Escargots Crème Pâtissière

Cream-filled escargots, often called Schneckekueche in Alsatian (snail cake), are an Alsatian, Mosellan, and German brioche-style pastry that appeared at the end of the 19th century. This specialty, a close cousin of pain aux raisins, is traditionally filled with pastry cream and sometimes chocolate chips or raisins.

INGREDIENTS

500 Gr. All-purpose flour (type 0000)
25 Gr. Fresh yeast (or 8 g dry yeast)
100 Gr.

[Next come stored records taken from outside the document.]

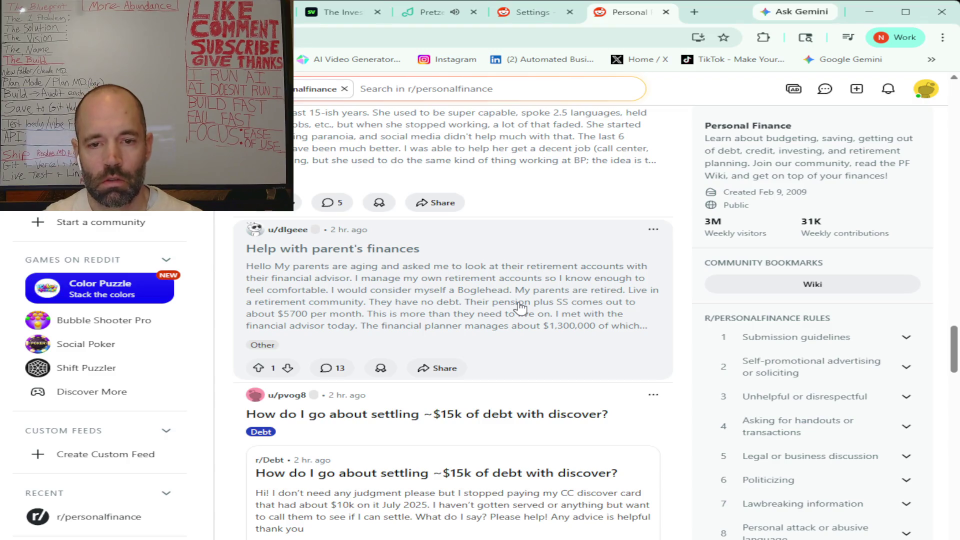
{"action": "scroll", "coordinate": [522, 307], "scroll_direction": "down", "scroll_amount": 3}
{"action": "scroll", "coordinate": [529, 308], "scroll_direction": "down", "scroll_amount": 4}
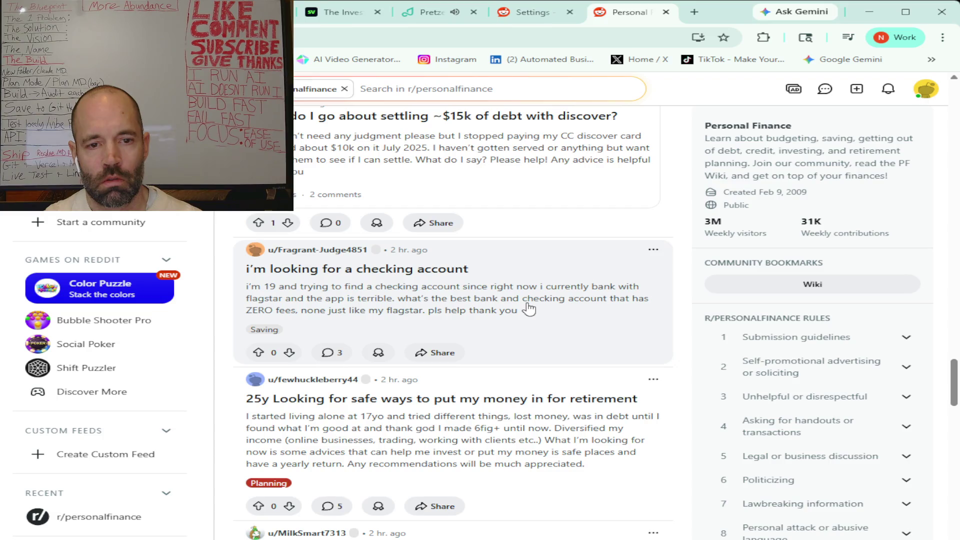
{"action": "scroll", "coordinate": [527, 307], "scroll_direction": "down", "scroll_amount": 1}
{"action": "scroll", "coordinate": [421, 302], "scroll_direction": "down", "scroll_amount": 2}
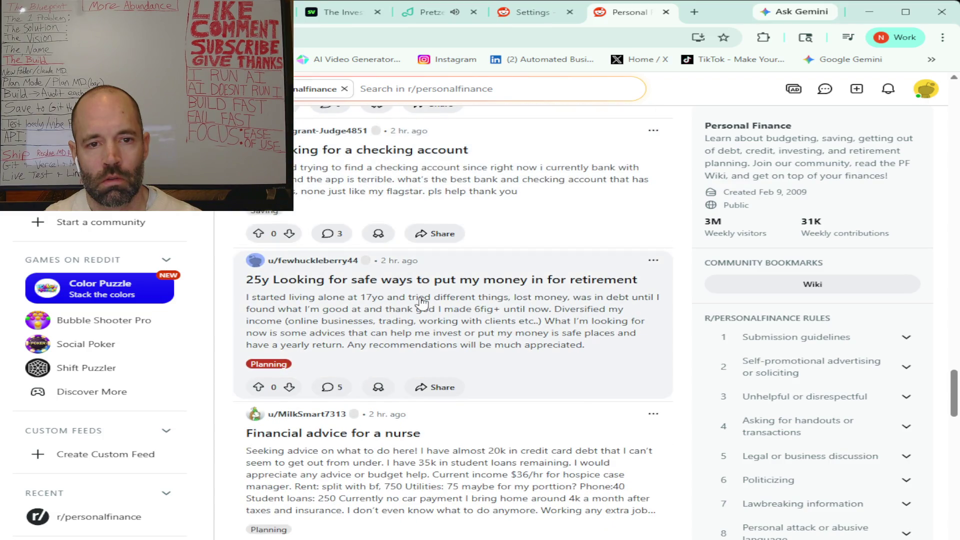
- Open the 25y retirement post and select its body and comments for copying into Claude
{"action": "left_click", "coordinate": [421, 302]}
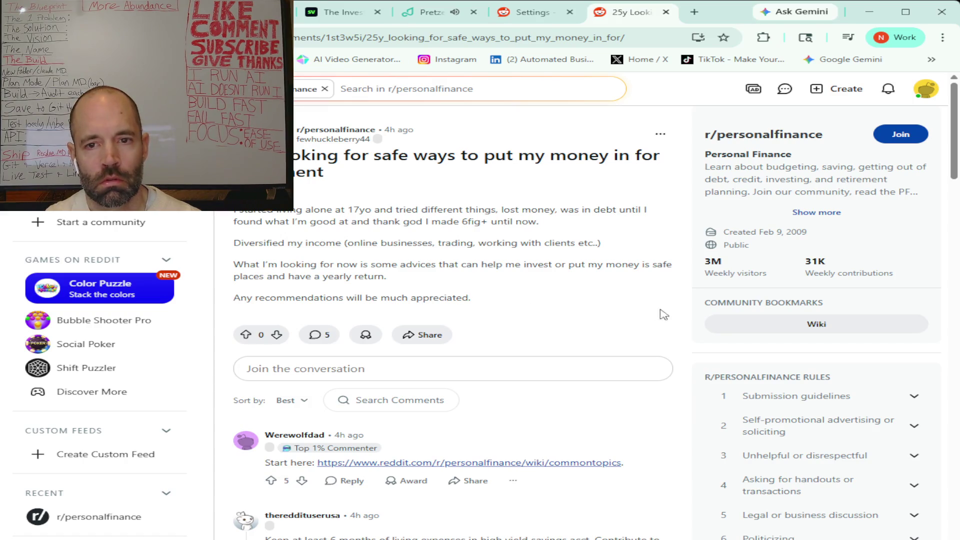
{"action": "scroll", "coordinate": [676, 284], "scroll_direction": "down", "scroll_amount": 3}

Sugar
2 eggs at room temperature
200 Ml warm milk
100 Gr. soft butter – room temperature
1 Teaspoon vanilla
1 pinch of salt

🔹 Custard (Crème Pâtissière)
500 Ml milk
3 egg yolks
100 Gr. sugar
40 Gr. cornstarch
1 teaspoon Vanilla
1 tablespoon Butter

PREPARATION

Activate the yeast
Mix the yeast with warm milk and one tablespoon of sugar. Let rest for about 10 minutes until the mixture becomes foamy. If you are using fresh yeast, simply dissolve it in the warm milk with a tablespoon of the sugar.

Prepare the dough
In a large bowl, combine the flour, sugar, and salt. Add the eggs, vanilla, and activated yeast. Knead the dough while gradually incorporating the softened butter. Continue kneading for 10–15 minutes until smooth and elastic. Cover and let rise for 1 hour, until doubled in size.

Make the custard
Heat the milk in a saucepan. In a separate bowl, whisk the egg yolks with sugar and cornstarch. Slowly pour in the hot milk while stirring constantly. Return to the heat and cook until thickened, stirring continuously. Remove from heat, then add the vanilla and butter. Cover directly with plastic wrap (touching the surface) and let cool.

Shaping
Roll out the dough into a large rectangle. Transfer the custard to a piping bag or spread with a offset spatula.cream Roll the dough into a log shape, then cut into spiral slices.

Baking
Place the pieces on a baking tray. Let rise again for 30–40 minutes. Brush with beaten egg, then bake at 180 °C (350 °F) for 18–22 minutes, until nicely golden.